Garbage frontwoman Shirley Manson told the Quietus in May that female gig-goers should start to turn their backs on line-up’s that refuse to be diverse.
“My advice to young women is simple: if you don’t see yourself represented anywhere, if you don’t see women artists in festival line-up’s, stop going to them. Stop giving them your money.
“There’s a patriarchal system in place that needs to be immediately eradicated but it doesn’t seem like we’re getting too much help from the patriarchal power that’s in position currently.”
Whilst the PRS Foundation’s Keychange is a new initiative aiming to achieve a 50/50 gender balance on festival line-up’s by 2020, there is still a long way to go, argues musician Catherine Anne Davies.
“As a female performer, it’s still very challenging to look at line-up’s at the festivals in the UK…they are still very male dominated on the whole.”
It just seems like a very self-perpetuating system whereby artists that are female or bands featuring female musicians are not given the opportunity to perform in front of these very large and open minded audiences.”

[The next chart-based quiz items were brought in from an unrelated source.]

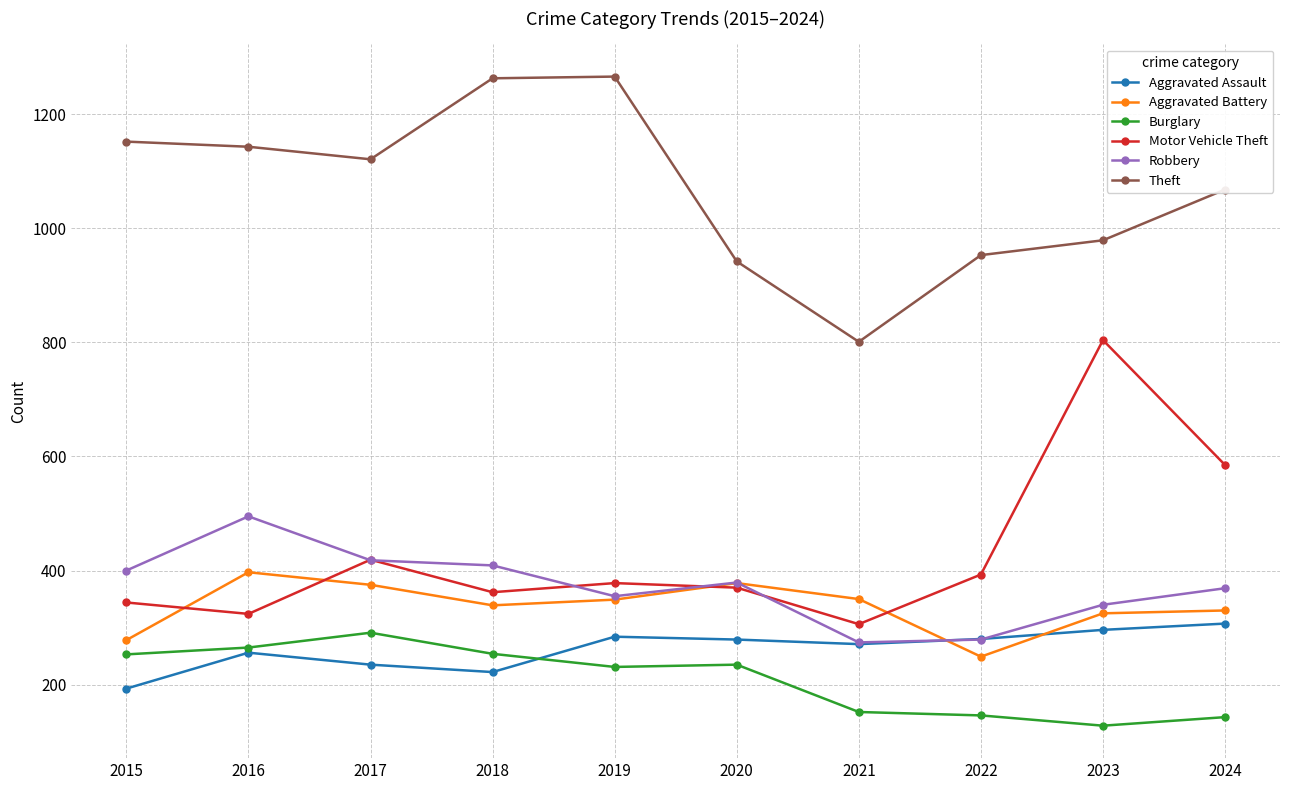

At which category does Motor Vehicle Theft reach its first local valley?

2016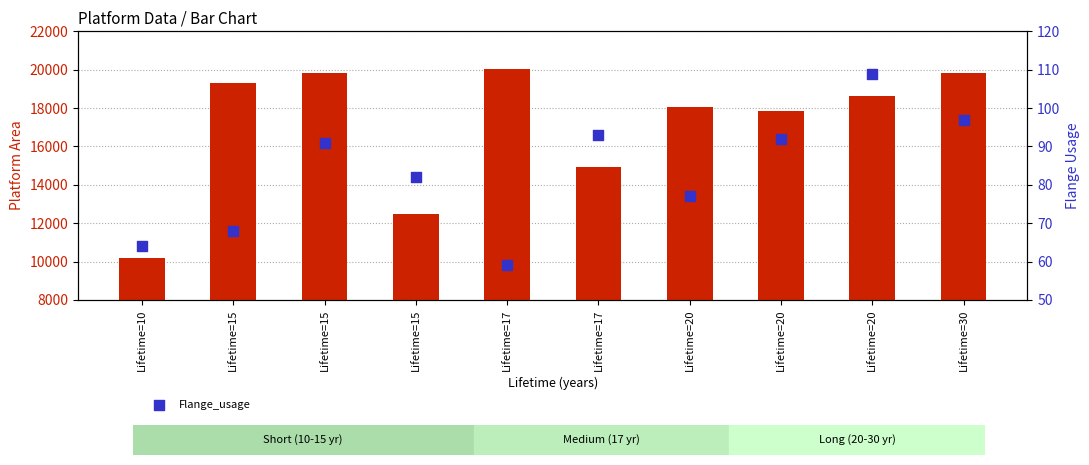

Which series contains the highest Y value?

Platform_Area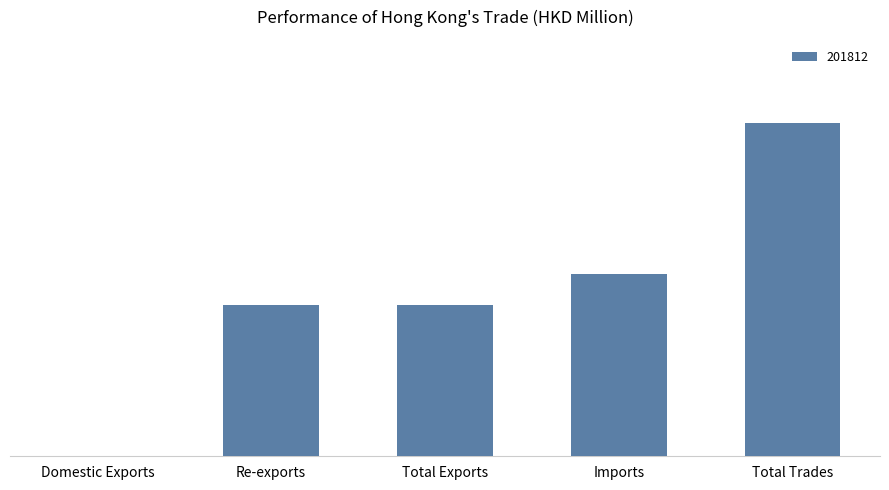

Which has a higher value, Re-exports or Total Exports?

Total Exports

Davies added: “I definitely feel a lot of frustration about that with regards to the UK festival scene and I hope the state of play changes.”
For many, the answer is turning to smaller festivals or those in Europe where the balance between music, diversity and fan well-being seem more important than profit.
It’s a view echoed by Drowned in Sound’s editor-in-chief, Derek Robertson: “I think the main problem with UK festivals is that they’re all about profit. They put profit above the experience and they put profit before the paying customer.
In Europe you’re treated so much better. The facilities are so much better, you don’t have to queue as long, things are cheaper. In the UK, I think a lot of festivals now are just an absolute rip off and it’s just an excuse to make money.
On the continent, I think music and the experience is still front and centre and I think that’s why they’re so much better as an experience.”
John Lowe, a music fan from London, agrees. “Festivals in the UK often involve filthy toilets, really long queues and anti-social behaviour from the crowd. European festivals are so much better.”
Lowe adds at Rock En Seine in Paris, he was given a guided tour of the camping area and helpful advice about facilities. At Primavera, he says headliners were staggered to give fans a better opportunity to see more acts. Prices and facilities were better too, in his opinion.
The increased criticisms of festivals has arguably been building for some time as year-on-year, experiences seem to worsen.
However, one thing seems certain: fans and artists are speaking up in volumes never previously heard; maybe now festival organisers really will realise it is time for some much needed change.